Afera dieselgate, która miała swój początek w 2015 r. spowodowała, że popyt na silniki wysokoprężne zaczął gwałtownie się kurczyć. O ile w 2014 roku miały ponad 50 proc. udziałów w całym europejskim rynku samochodów osobowych, to w końcówce roku 2020 r. było to już tylko ok. 25 proc. Zaczęło się to odbijać na zakładach specjalizujących się w produkcji takich jednostek. Doszło do tego, że francuski PSA ogłosił wstrzymanie produkcji diesla w największej tego typu fabryce w Tremery. W czas świetności rocznie powstawało w niej około miliona motorów wysokoprężnych rocznie, głównie z oznaczeniem HDI. Po przebudowie zakład wytwarzał będzie wyłącznie silniki elektryczne. Już w tym roku będzie ich 180 tys., a docelowo ma ich produkować 900 tys. rocznie.

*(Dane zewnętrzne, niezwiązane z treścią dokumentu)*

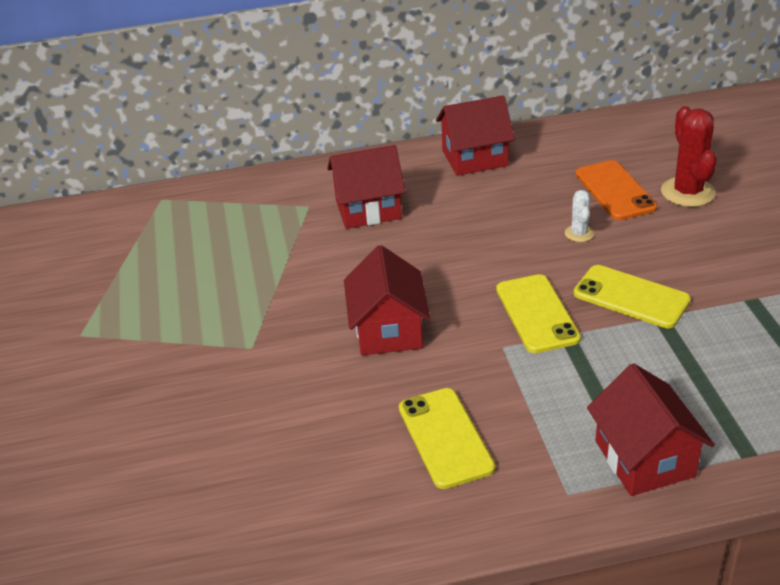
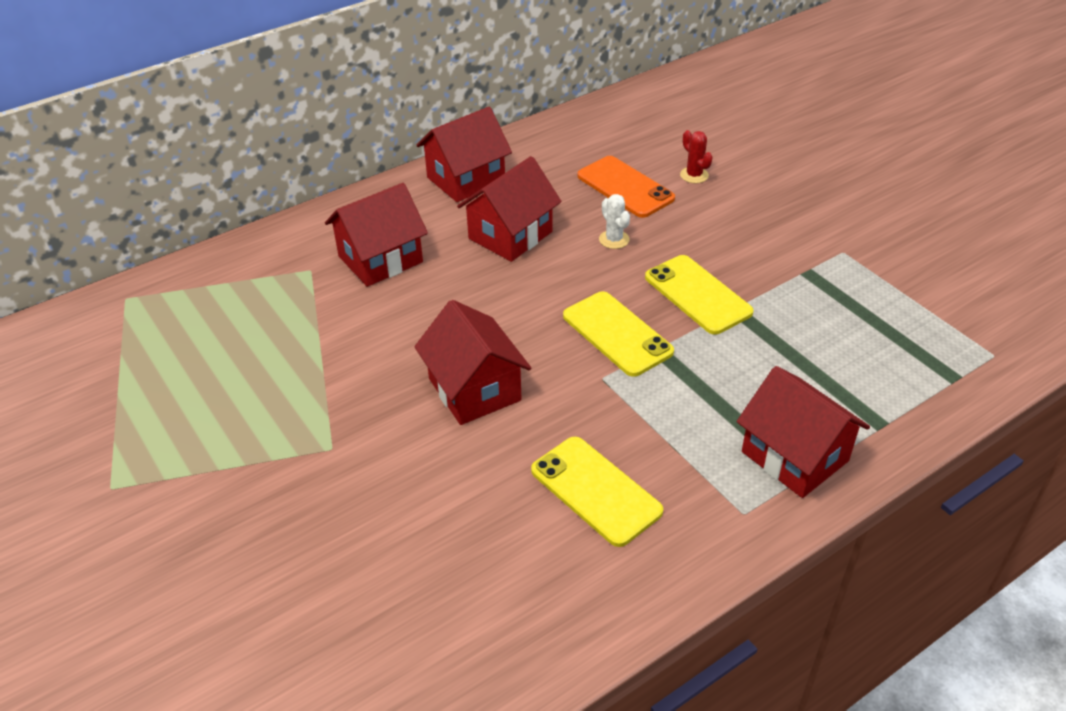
camera: 25 degrees left, 5 degrees up
(488, 211) = (510, 235): none -> red house
(631, 297) = (697, 295): yellow phone -> yellow phone turned 45 degrees clockwise
(687, 192) = (694, 175): red cactus -> red cactus, size x0.53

– To definitywne świadectwo, że czasy diesla w autach osobowych dobiegają końca – komentują eksperci. I zwracają uwagę, że niedawno Nissan usunął diesla ze wszystkich swoich osobowych modeli oferowanych w Europie, a Renault, Volkswagen czy Honda z niektórych. Eksperci firmy badawczej IHS Markit oceniają, że w tym roku z rynku zniknie łącznie 20 modeli w wersjach wysokoprężnym.

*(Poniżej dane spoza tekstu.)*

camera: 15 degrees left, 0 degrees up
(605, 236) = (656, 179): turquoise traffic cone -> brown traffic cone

Koniec diesla zauważa także firma analityczna JATO. Z jej wyliczeń wynika, że we wrześniu 2020 r. po raz pierwszy w historii w krajach unijnych zarejestrowano więcej zelektryfikowanych pojazdów, niż diesli. O ile cały rynek nowych aut w UE skurczył się przez pandemię o jedną czwartą, to napędy alternatywne zanotowały wzrost o ponad 100 proc. Skorzystały na tym marki, które były pionierami w elektromobilności. Toyota została liderem w Polsce (wyprzedziła Skodę i zdystansowała Volkswagena), a Lexus zanotował spektakularny wzrost – o 12,6 proc., przy spadku dla całego rynku na poziomie 22,9 proc. To po części efekt tego, że wszystkie modele w jego ofercie mają wersje hybrydowe. I żadnego diesla już od wielu lat.

Firmy, które dopiero teraz zaczynają inwestować w elektromobilność, rezygnując przy tym z motorów wysokoprężnych, nie będą miały łatwo. Samochody BEV, czyli w pełni elektryczne mają na razie tylko 8 proc. udziałów w całym rynku. Eksperci zwracają uwagę, że potencjalnych klientów ciągle odstraszają wysokie ceny, ograniczony zasięg i niedostatecznie rozwinięta infrastruktura do ładowania. Dlatego w oczach wielu kierowców nadal najlepszą, najbardziej rozsądną i najtańszą alternatywą dla diesla jest hybryda. Po mieście jeździ przez większość czasu na energii elektrycznej, poza nim można korzystać z dobrodziejstw silnika spalinowego, czyli nieograniczonego zasięgu.